We're used to seeing photojournalism at the Visa pour l'Image festival in Perpignan rather than the Rencontres d'Arles. For this 54th edition, however, several exhibitions have appeared on the agenda to demonstrate the resilience and transformation of press photography. The majestic Abbaye de Montmajour is the temporary home of the newspaper Libération, on the occasion of its 50th anniversary. It's hard to summarize the history of this left-wing daily known for its unique, hard-hitting visual identity in a single room.
The exhibition, curated by Lionel Charrier, head of the newspaper's photo department, presents a chronological anthology of the best-published images – from Antanas Sutkus's pensive photo of Jean-Paul Sartre to Antoine d'Agata's hallucinatory vision of lockdown. On the wall, visitors will be able to see prints but not the printed pages, which is a pity, given the pioneering role played by the newspaper not only in the place given to photography, but also in the interplay between text and images.
Christian Caujolle, Libération's head of photography from 1981 to 1986, had demanded that his department be considered an editorial department, and not a mere illustration department – an exception at the time. "We ensured that all photo department employees got a press card, including iconographers, which was totally new," he explained. "Geographical location is always significant. We had to fight to get the photo department moved up to the editorial floor, as it had been relegated to the basement with production." This led to the creation of original and sometimes highly personal subjects, such as Raymond Depardon's melancholic correspondence from New York, and the enormous dossier compiled with Polish photographers at the time of General Jaruzelski's coup d'état in Poland in 1981.

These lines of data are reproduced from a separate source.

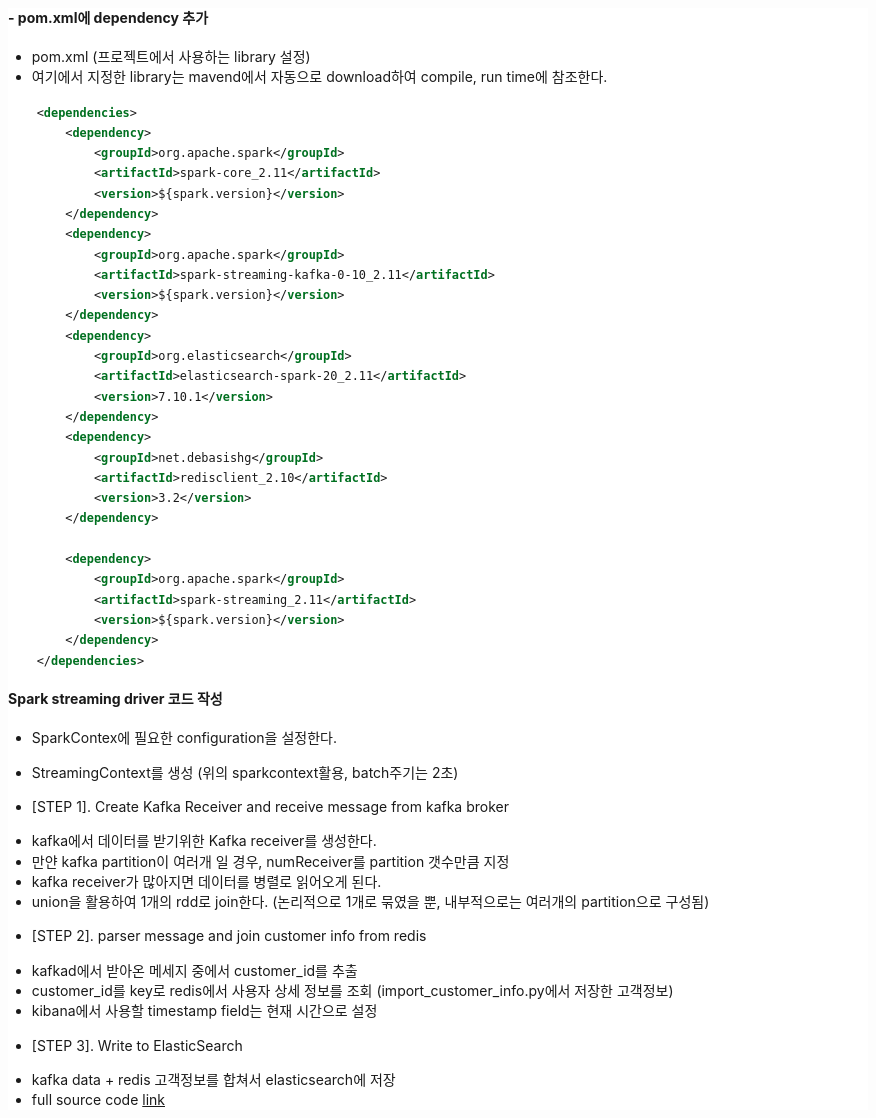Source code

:#### - pom.xml에 dependency 추가
- pom.xml (프로젝트에서 사용하는 library 설정)
- 여기에서 지정한 library는 mavend에서 자동으로 download하여 compile, run time에 참조한다.

```xml
    <dependencies>
        <dependency>
            <groupId>org.apache.spark</groupId>
            <artifactId>spark-core_2.11</artifactId>
            <version>${spark.version}</version>
        </dependency>
        <dependency>
            <groupId>org.apache.spark</groupId>
            <artifactId>spark-streaming-kafka-0-10_2.11</artifactId>
            <version>${spark.version}</version>
        </dependency>
        <dependency>
            <groupId>org.elasticsearch</groupId>
            <artifactId>elasticsearch-spark-20_2.11</artifactId>
            <version>7.10.1</version>
        </dependency>
        <dependency>
            <groupId>net.debasishg</groupId>
            <artifactId>redisclient_2.10</artifactId>
            <version>3.2</version>
        </dependency>

        <dependency>
            <groupId>org.apache.spark</groupId>
            <artifactId>spark-streaming_2.11</artifactId>
            <version>${spark.version}</version>
        </dependency>
    </dependencies>
```

#### Spark streaming driver 코드 작성
-  SparkContex에 필요한 configuration을 설정한다.
-  StreamingContext를 생성 (위의 sparkcontext활용, batch주기는 2초)

-  [STEP 1]. Create Kafka Receiver and receive message from kafka broker
 * kafka에서 데이터를 받기위한 Kafka receiver를 생성한다.
 * 만얀 kafka partition이 여러개 일 경우, numReceiver를 partition 갯수만큼 지정
 * kafka receiver가 많아지면 데이터를 병렬로 읽어오게 된다.
 * union을 활용하여 1개의 rdd로 join한다. (논리적으로 1개로 묶였을 뿐, 내부적으로는 여러개의 partition으로 구성됨)

- [STEP 2]. parser message and join customer info from redis
 * kafkad에서 받아온 메세지 중에서 customer_id를 추출
 * customer_id를 key로 redis에서 사용자 상세 정보를 조회 (import_customer_info.py에서 저장한 고객정보)
 * kibana에서 사용할 timestamp field는 현재 시간으로 설정

- [STEP 3]. Write to ElasticSearch
 * kafka data + redis 고객정보를 합쳐서 elasticsearch에 저장
 * full source code [link](https://github.com/freepsw/demo-spark-analytics/blob/master/00.stage2/demo-streaming/src/main/scala/io/skiper/driver/Stage2StreamingDriver.scala)
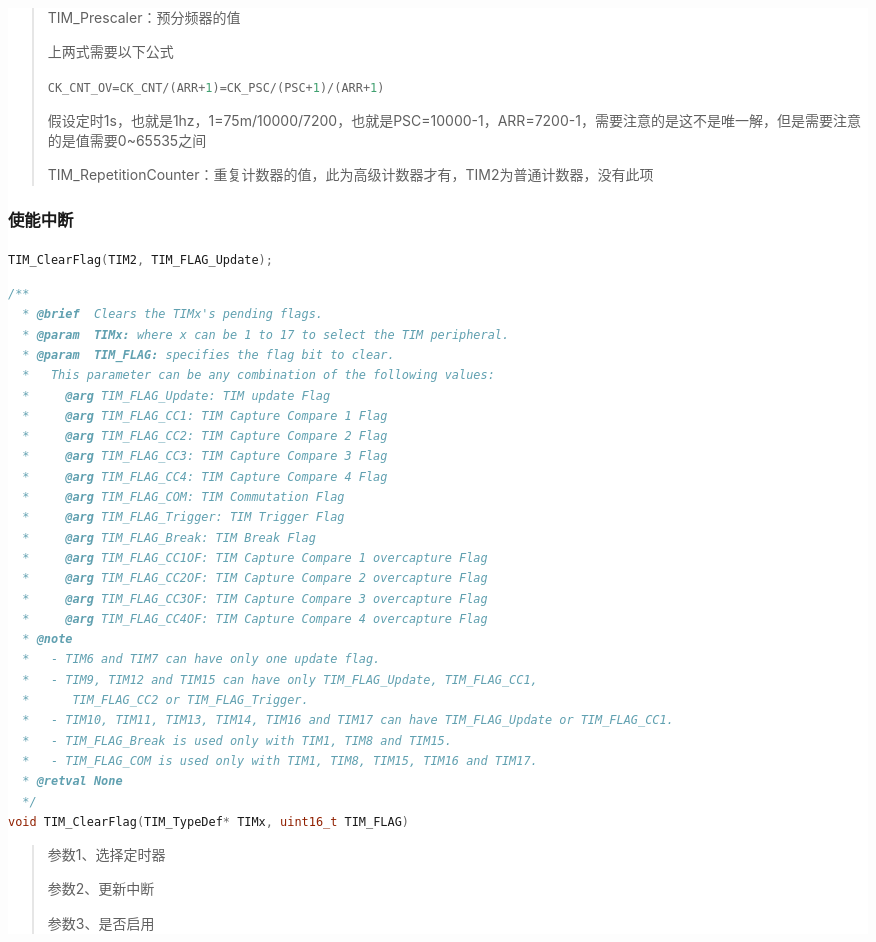 >
> TIM_Prescaler：预分频器的值
>
> 上两式需要以下公式
>
> ```c
> CK_CNT_OV=CK_CNT/(ARR+1)=CK_PSC/(PSC+1)/(ARR+1)
> ```
>
> 假设定时1s，也就是1hz，1=75m/10000/7200，也就是PSC=10000-1，ARR=7200-1，需要注意的是这不是唯一解，但是需要注意的是值需要0~65535之间
>
> TIM_RepetitionCounter：重复计数器的值，此为高级计数器才有，TIM2为普通计数器，没有此项

### 使能中断

```c
TIM_ClearFlag(TIM2, TIM_FLAG_Update);
```

```c
/**
  * @brief  Clears the TIMx's pending flags.
  * @param  TIMx: where x can be 1 to 17 to select the TIM peripheral.
  * @param  TIM_FLAG: specifies the flag bit to clear.
  *   This parameter can be any combination of the following values:
  *     @arg TIM_FLAG_Update: TIM update Flag
  *     @arg TIM_FLAG_CC1: TIM Capture Compare 1 Flag
  *     @arg TIM_FLAG_CC2: TIM Capture Compare 2 Flag
  *     @arg TIM_FLAG_CC3: TIM Capture Compare 3 Flag
  *     @arg TIM_FLAG_CC4: TIM Capture Compare 4 Flag
  *     @arg TIM_FLAG_COM: TIM Commutation Flag
  *     @arg TIM_FLAG_Trigger: TIM Trigger Flag
  *     @arg TIM_FLAG_Break: TIM Break Flag
  *     @arg TIM_FLAG_CC1OF: TIM Capture Compare 1 overcapture Flag
  *     @arg TIM_FLAG_CC2OF: TIM Capture Compare 2 overcapture Flag
  *     @arg TIM_FLAG_CC3OF: TIM Capture Compare 3 overcapture Flag
  *     @arg TIM_FLAG_CC4OF: TIM Capture Compare 4 overcapture Flag
  * @note
  *   - TIM6 and TIM7 can have only one update flag. 
  *   - TIM9, TIM12 and TIM15 can have only TIM_FLAG_Update, TIM_FLAG_CC1,
  *      TIM_FLAG_CC2 or TIM_FLAG_Trigger. 
  *   - TIM10, TIM11, TIM13, TIM14, TIM16 and TIM17 can have TIM_FLAG_Update or TIM_FLAG_CC1.   
  *   - TIM_FLAG_Break is used only with TIM1, TIM8 and TIM15. 
  *   - TIM_FLAG_COM is used only with TIM1, TIM8, TIM15, TIM16 and TIM17.   
  * @retval None
  */
void TIM_ClearFlag(TIM_TypeDef* TIMx, uint16_t TIM_FLAG)
```

> 参数1、选择定时器
>
> 参数2、更新中断
>
> 参数3、是否启用
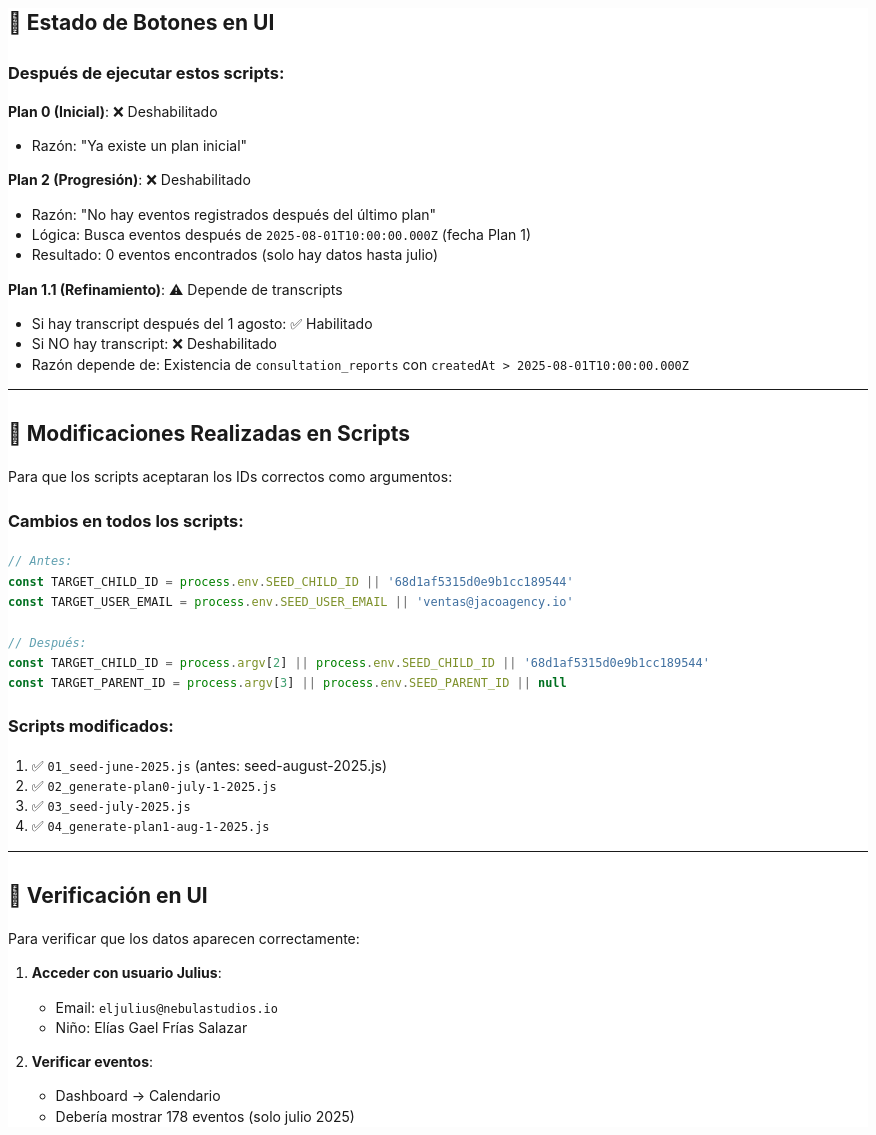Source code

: 
## 🎯 Estado de Botones en UI

### Después de ejecutar estos scripts:

**Plan 0 (Inicial)**: ❌ Deshabilitado
- Razón: "Ya existe un plan inicial"

**Plan 2 (Progresión)**: ❌ Deshabilitado
- Razón: "No hay eventos registrados después del último plan"
- Lógica: Busca eventos después de `2025-08-01T10:00:00.000Z` (fecha Plan 1)
- Resultado: 0 eventos encontrados (solo hay datos hasta julio)

**Plan 1.1 (Refinamiento)**: ⚠️ Depende de transcripts
- Si hay transcript después del 1 agosto: ✅ Habilitado
- Si NO hay transcript: ❌ Deshabilitado
- Razón depende de: Existencia de `consultation_reports` con `createdAt > 2025-08-01T10:00:00.000Z`

---

## 🔧 Modificaciones Realizadas en Scripts

Para que los scripts aceptaran los IDs correctos como argumentos:

### Cambios en todos los scripts:
```javascript
// Antes:
const TARGET_CHILD_ID = process.env.SEED_CHILD_ID || '68d1af5315d0e9b1cc189544'
const TARGET_USER_EMAIL = process.env.SEED_USER_EMAIL || 'ventas@jacoagency.io'

// Después:
const TARGET_CHILD_ID = process.argv[2] || process.env.SEED_CHILD_ID || '68d1af5315d0e9b1cc189544'
const TARGET_PARENT_ID = process.argv[3] || process.env.SEED_PARENT_ID || null
```

### Scripts modificados:
1. ✅ `01_seed-june-2025.js` (antes: seed-august-2025.js)
2. ✅ `02_generate-plan0-july-1-2025.js`
3. ✅ `03_seed-july-2025.js`
4. ✅ `04_generate-plan1-aug-1-2025.js`

---

## 🎯 Verificación en UI

Para verificar que los datos aparecen correctamente:

1. **Acceder con usuario Julius**:
   - Email: `eljulius@nebulastudios.io`
   - Niño: Elías Gael Frías Salazar

2. **Verificar eventos**:
   - Dashboard → Calendario
   - Debería mostrar 178 eventos (solo julio 2025)

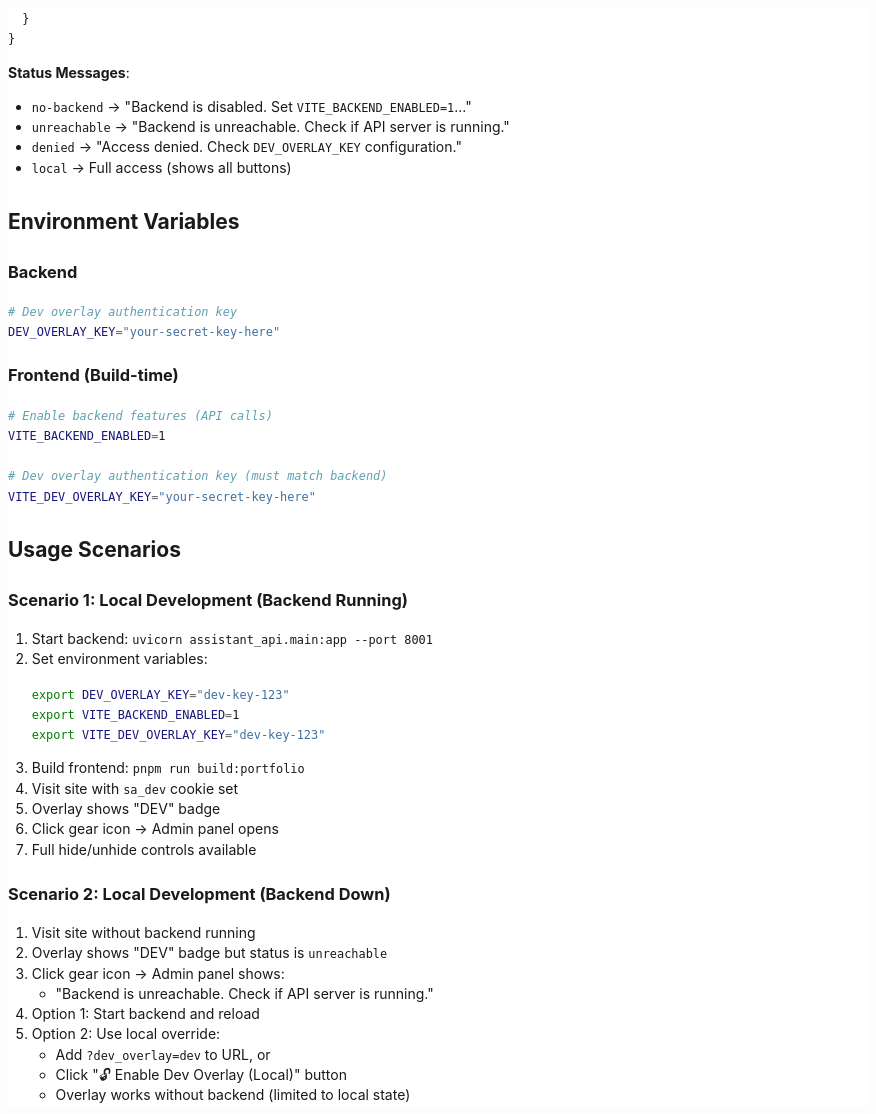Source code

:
 ```typescript
  }
}
```

**Status Messages**:
- `no-backend` → "Backend is disabled. Set `VITE_BACKEND_ENABLED=1`..."
- `unreachable` → "Backend is unreachable. Check if API server is running."
- `denied` → "Access denied. Check `DEV_OVERLAY_KEY` configuration."
- `local` → Full access (shows all buttons)

## Environment Variables

### Backend

```bash
# Dev overlay authentication key
DEV_OVERLAY_KEY="your-secret-key-here"
```

### Frontend (Build-time)

```bash
# Enable backend features (API calls)
VITE_BACKEND_ENABLED=1

# Dev overlay authentication key (must match backend)
VITE_DEV_OVERLAY_KEY="your-secret-key-here"
```

## Usage Scenarios

### Scenario 1: Local Development (Backend Running)

1. Start backend: `uvicorn assistant_api.main:app --port 8001`
2. Set environment variables:
   ```bash
   export DEV_OVERLAY_KEY="dev-key-123"
   export VITE_BACKEND_ENABLED=1
   export VITE_DEV_OVERLAY_KEY="dev-key-123"
   ```
3. Build frontend: `pnpm run build:portfolio`
4. Visit site with `sa_dev` cookie set
5. Overlay shows "DEV" badge
6. Click gear icon → Admin panel opens
7. Full hide/unhide controls available

### Scenario 2: Local Development (Backend Down)

1. Visit site without backend running
2. Overlay shows "DEV" badge but status is `unreachable`
3. Click gear icon → Admin panel shows:
   - "Backend is unreachable. Check if API server is running."
4. Option 1: Start backend and reload
5. Option 2: Use local override:
   - Add `?dev_overlay=dev` to URL, or
   - Click "🔓 Enable Dev Overlay (Local)" button
   - Overlay works without backend (limited to local state)

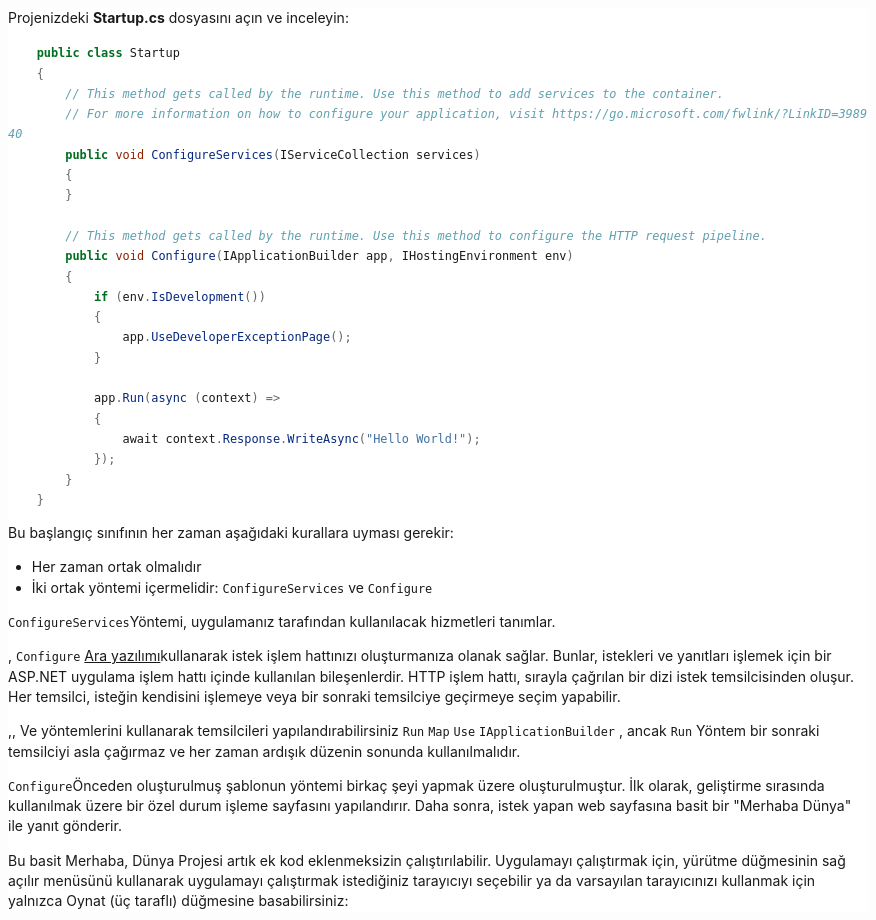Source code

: Projenizdeki **Startup.cs** dosyasını açın ve inceleyin:

```csharp
    public class Startup
    {
        // This method gets called by the runtime. Use this method to add services to the container.
        // For more information on how to configure your application, visit https://go.microsoft.com/fwlink/?LinkID=398940
        public void ConfigureServices(IServiceCollection services)
        {
        }

        // This method gets called by the runtime. Use this method to configure the HTTP request pipeline.
        public void Configure(IApplicationBuilder app, IHostingEnvironment env)
        {
            if (env.IsDevelopment())
            {
                app.UseDeveloperExceptionPage();
            }

            app.Run(async (context) =>
            {
                await context.Response.WriteAsync("Hello World!");
            });
        }
    }
```

Bu başlangıç sınıfının her zaman aşağıdaki kurallara uyması gerekir:

- Her zaman ortak olmalıdır
- İki ortak yöntemi içermelidir: `ConfigureServices` ve `Configure`

`ConfigureServices`Yöntemi, uygulamanız tarafından kullanılacak hizmetleri tanımlar.

, `Configure` [Ara yazılımı](/aspnet/core/fundamentals/middleware)kullanarak istek işlem hattınızı oluşturmanıza olanak sağlar. Bunlar, istekleri ve yanıtları işlemek için bir ASP.NET uygulama işlem hattı içinde kullanılan bileşenlerdir. HTTP işlem hattı, sırayla çağrılan bir dizi istek temsilcisinden oluşur. Her temsilci, isteğin kendisini işlemeye veya bir sonraki temsilciye geçirmeye seçim yapabilir.

,, Ve yöntemlerini kullanarak temsilcileri yapılandırabilirsiniz `Run` `Map` `Use` `IApplicationBuilder` , ancak `Run` Yöntem bir sonraki temsilciyi asla çağırmaz ve her zaman ardışık düzenin sonunda kullanılmalıdır.

`Configure`Önceden oluşturulmuş şablonun yöntemi birkaç şeyi yapmak üzere oluşturulmuştur. İlk olarak, geliştirme sırasında kullanılmak üzere bir özel durum işleme sayfasını yapılandırır. Daha sonra, istek yapan web sayfasına basit bir "Merhaba Dünya" ile yanıt gönderir.

Bu basit Merhaba, Dünya Projesi artık ek kod eklenmeksizin çalıştırılabilir. Uygulamayı çalıştırmak için, yürütme düğmesinin sağ açılır menüsünü kullanarak uygulamayı çalıştırmak istediğiniz tarayıcıyı seçebilir ya da varsayılan tarayıcınızı kullanmak için yalnızca Oynat (üç taraflı) düğmesine basabilirsiniz:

The days when the press provided photographers with a steady income are long gone. This is evident in the exhibition presented by the MYOP agency, which has taken over Le Printemps for the entire summer, the former restaurant owned by the family of Jean-Paul Capitani (1944-2023), co-founder of Actes Sud publishing house. "The press is in our DNA," explained Antoine Kimmerlin, editorial director of the agency, founded in 2005 by photojournalists Lionel Charrier and Guillaume Binet and which today has 22 photographers on its books. "We always tell the real story, with our subjectivity," said Binet, "but, in the group, we have the whole range between photojournalists, documentary photographers and visual artists."